Monday, 15 March 2010

Palm oil from the Mersey that will spare the jungle

From The Sunday Times
February 28, 2010

Palm oil from the Mersey that will spare the jungle

Harvested palm oil fruit


Vast tropical plantations have sprung up to feed our appetite for the versatile ingredient but they have led to rampant deforestation and habitat destruction in countries such as Malaysia and Indonesia.

However, a British company will open a refinery in Liverpool next month that it says will provide a third of Britain’s annual consumption from sustainable sources. United Biscuits, the maker of Jaffa Cakes and Hula Hoops, has signed up to take palm oil from the refinery, as has Jordans, the cereal maker.

Nick Thompson, chief executive of New Britain Palm Oil, the FTSE 250 firm behind the project, expects other companies to follow. He said: “This cuts another link out of the chain where we would otherwise not have control of the product. We can now guarantee it at every step in the chain.”

Being able to slap a “sustainably sourced” badge on product packaging is important. Palm oil has become a minefield for companies. In 2008 two sites owned by Unilever, the consumer-goods giant, were besieged by protesters dressed as orangutans, one of the more visible victims of the palm-oil boom. Last year Cadbury pledged to stop adding it to its Dairy Milk bars in New Zealand after consumer protests. Supermarkets such as Waitrose and Sainsbury have pledged to move to 100% sustainable sources.

The Roundtable on Sustainable Palm Oil (RSPO), a cross-industry group including growers, retailers and campaigners, is the arbiter of sustainability. It has a detailed set of criteria ranging from local land use and waste treatment to relations with the community. Ultimately, suppliers have to be able to prove that at every step from the plantation to the end-product their responsibly grown and processed oil has not been mixed with batches that are not.

That’s expensive. Sustainable batches can cost 50% more due to the added logistics and handling involved. Take-up has been slow: less than 5% of the world supply is certified as sustainable.

Alan Chaytor, executive director at New Britain, said: “There is obviously going to be a lag before palm oil in all its forms can move this way. The food companies haven’t exactly set themselves stretching targets.” Food giants such as Tesco and Nestlé, for example, have said they will convert to sustainable sources but not before 2015.

New Britain’s plant at Port Sunlight will be fed by the firm’s plantations in Papua New Guinea.
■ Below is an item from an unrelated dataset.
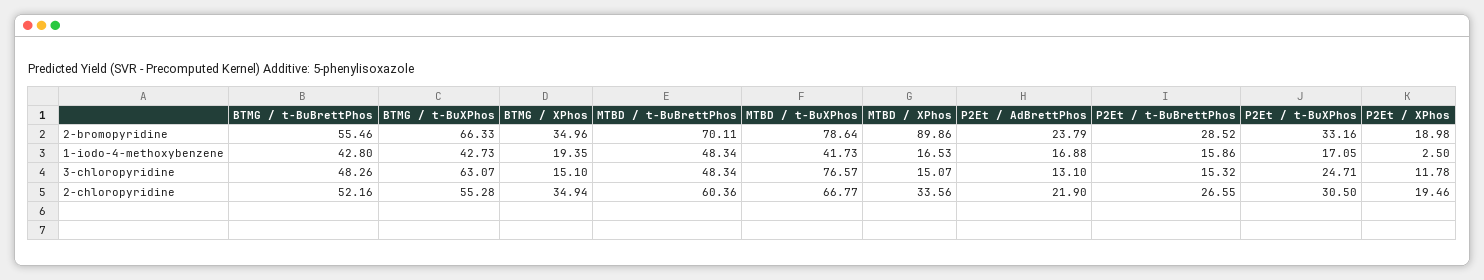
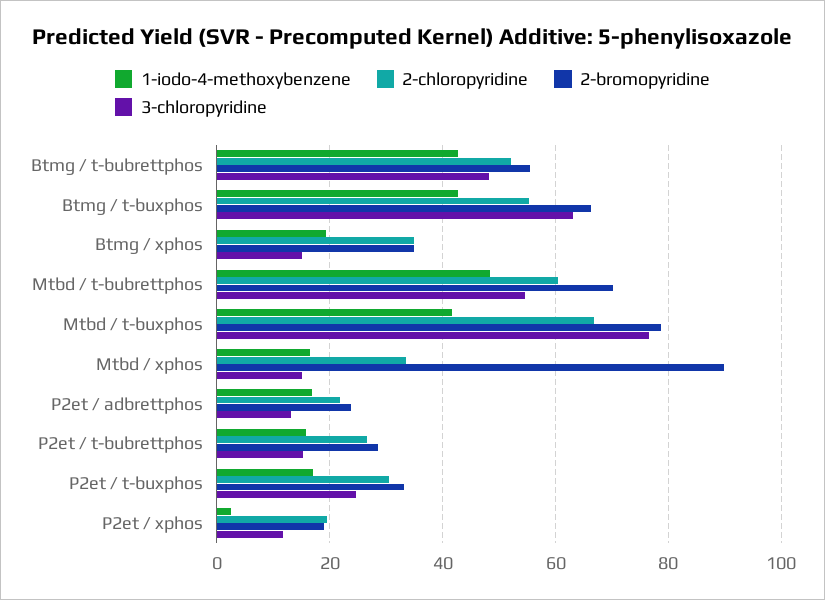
3-chloropyridine, MTBD / t-BuBrettPhos: 48.34 -> 54

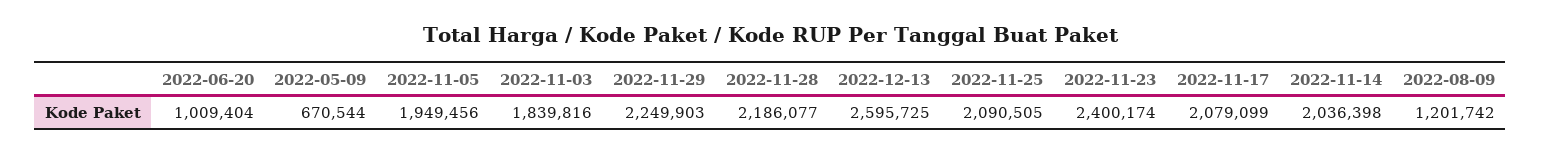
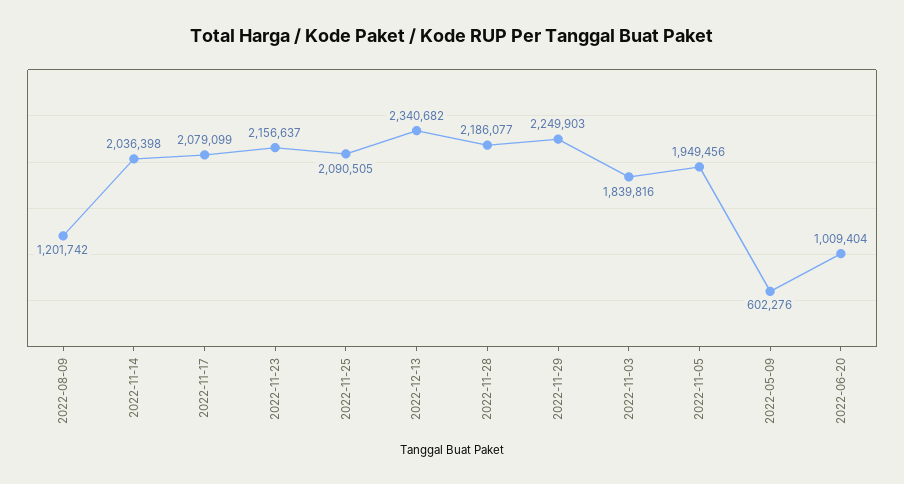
2022-05-09: 670544 -> 602276
2022-12-13: 2595725 -> 2340682
2022-11-23: 2400174 -> 2156637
With the new plant’s capacity of 150,000 tonnes a year — Britain consumes 500,000 annually — the company said it has the economies of scale to allow it sell the oil for the same price as the non-certified alternative.

Challenges remain, however. Last week it paid $175m for an 80% stake in three giant plantations in Papua New Guinea owned by Cargill. The American agribusiness giant sold out, just five years after buying them, amid persistent criticism from campaign groups over its activities in Papua New Guinea and other countries. The plantations New Britain bought are not RSPO-certified and the company said it will keep the output separate from the rest of its operations until they are.